Graph neural network (GNN) potentials such as SchNet improve the accuracy and transferability of molecular dynamics (MD) simulation by learning many-body interactions, but remain slower than classical force fields due to fragmented kernels and memory-bound pipelines that underutilize GPUs.

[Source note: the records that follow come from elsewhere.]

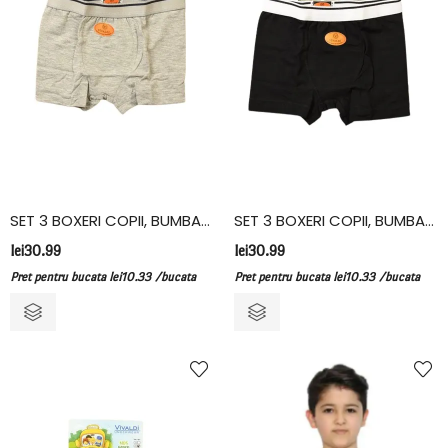
SET 3 BOXERI COPII, BUMBAC ELASTAN, VIVALDI, GRI
SET 3 BOXERI COPII, BUMBAC ELASTAN, VIVALDI, NEGRU
lei
30.99
lei
30.99
Pret pentru bucata
lei
10.33
/bucata
Pret pentru bucata
lei
10.33
/bucata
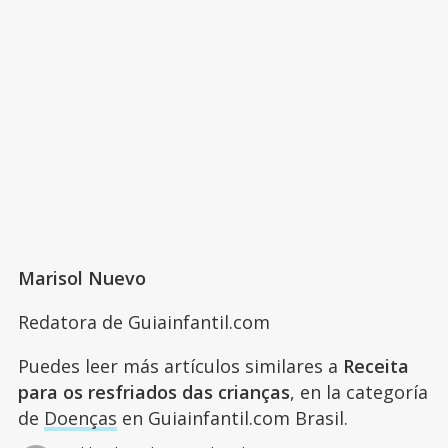
Marisol Nuevo
Redatora de Guiainfantil.com
Puedes leer más artículos similares a
Receita
para os resfriados das crianças
, en la categoría
de
Doenças
en Guiainfantil.com Brasil.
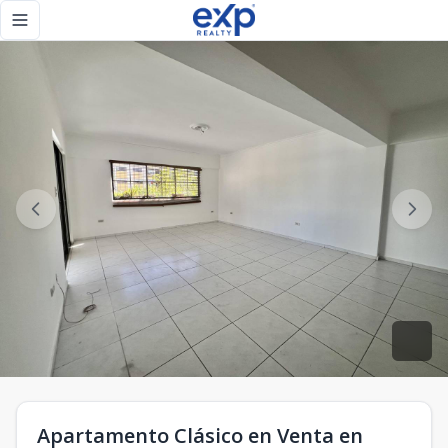
Apartamento Clásico en Venta en Serrallés en la Fantino Fa
Toggle navigation menu
Apartamento Clásico en Venta en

We show that a missing principle is making GNN-MD $\textit{IO-aware}$, carefully accounting for reads and writes between GPU high-bandwidth memory (HBM) and on-chip SRAM. We present $\texttt{FlashSchNet}$, an efficient and accurate IO-aware SchNet-style GNN-MD framework built on four techniques: (1) $\textit{flash radial basis}$, which fuses pairwise distance computation, Gaussian basis expansion, and cosine envelope into a single tiled pass, computing each distance once and reusing it across all basis functions; (2) $\textit{flash message passing}$, which fuses cutoff, neighbor gather, filter multiplication, and reduction to avoid materializing edge tensors in HBM; (3) $\textit{flash aggregation}$, which reformulates scatter-add via CSR segment reduce, reducing atomic writes by a factor of feature dimension and enabling contention-free accumulation in both forward and backward passes; (4) channel-wise 16-bit quantization that exploits the low per-channel dynamic range in SchNet MLP weights to further improve throughput with negligible accuracy loss. On a single NVIDIA RTX PRO 6000, $\texttt{FlashSchNet}$ achieves $\textbf{1000 ns/day}$ aggregate simulation throughput over 64 parallel replicas on coarse-grained (CG) protein containing 269 beads ($\textbf{6.5}$ $\mathbf{\times}$ faster than CGSchNet baseline with $\textbf{80\\% less}$ peak memory), surpassing widely used classical force fields ($\textit{e.g.}$, MARTINI) while retaining SchNet-level accuracy and transferability.